BOOK REVIEW: THE VALIANT BY CHEYANNE YOUNG

Title
: The Valiant
Author: Cheyanne Young
Genre: Science Fiction, Young Adult
Published on: August 1, 2014 (first edition); February 8, 2022 by Quinnova Press (latest edition)


After the most vicious villain attack in centuries, Maci Knight is struggling to put the shattered pieces of her life back together. She survived, but barely, and her family will never be the same. The only good thing to come out of the attack is that the Elders have granted her probationary Hero status. Now she’s desperate to prove that she has what it takes to shine in the field.

Maci gets her first chance when she’s called in to stop an illegal fighting ring where humans are battling to the death. But when she goes toe-to-toe with the fighters, she’s shocked to discover that even she can’t contain them. The humans are strong—supernaturally so. Maci knows that this is the work of the villain underground and is determined to put an end to it. But how do you fight an enemy who won’t show their face?

In the second installment of the City of Legends trilogy, Maci Knight will find out what she’s truly made of.
 
Even though I really liked City of Legends when I first read it in 2015, I didn’t continue with the series. I’m not sure why, but one element I was a bit “meh” about was the mechanics of the characters’ superpowers. In this series, the main characters are Supers. But instead of having different powers, they all have the same: super strength, speed, healing, and enhanced senses. All that sets them apart is that not all Supers have the same power levels. What gives them these abilities is an extra set of silver “power veins”. The power that flows through them seems to be metallic, because Supers are vulnerable to certain kinds of magnetic attacks and weapons.

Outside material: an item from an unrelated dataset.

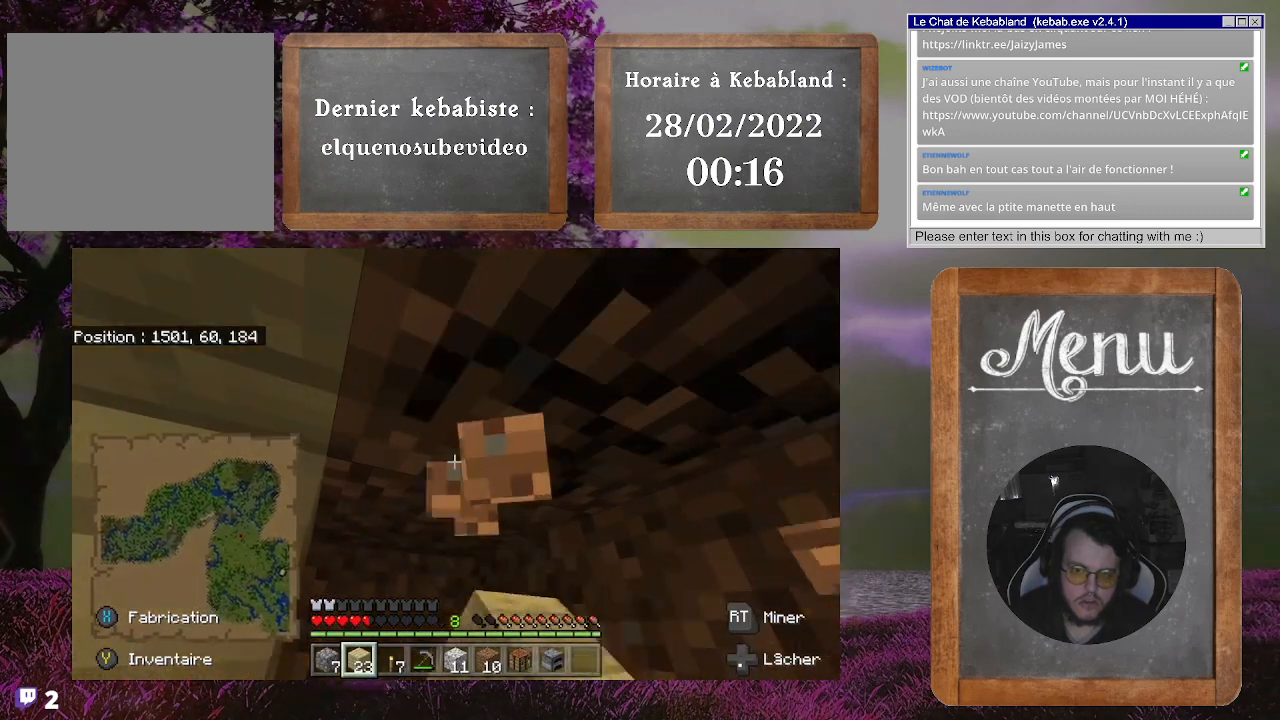
{"buttons": ["R2"], "left_stick": "center", "right_stick": "down-right", "events": [[133, "right_stick", "right"], [333, "right_stick", "down-right"]]}
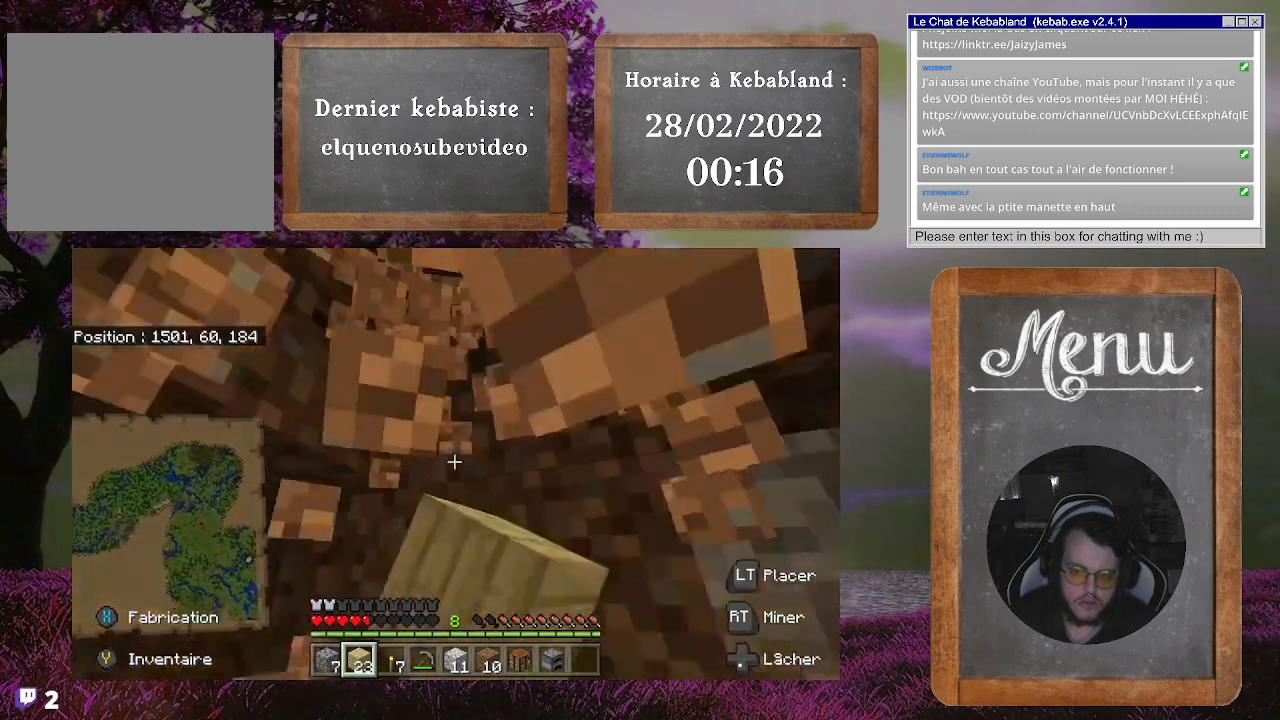
{"buttons": ["R2"], "left_stick": "center", "right_stick": "center", "events": [[67, "right_stick", "center"]]}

The main protagonist of this story is Maci Knight, an 18-year-old Super. She’s also the daughter of the Super community’s President. Maci recently became a probationary member of the Hero Brigade, something she’s desired all her life. The Elders granted her this status after she helped defeat a villain. In the process, though, Maci lost the power in her right arm. She tried to save her father from the depowering machine, but almost got sucked in herself. Maci’s twin Nova, whom she believed dead, saved her. President Knight wasn’t so lucky. The depowering process is excruciating, so it’s almost lucky that he’s alive.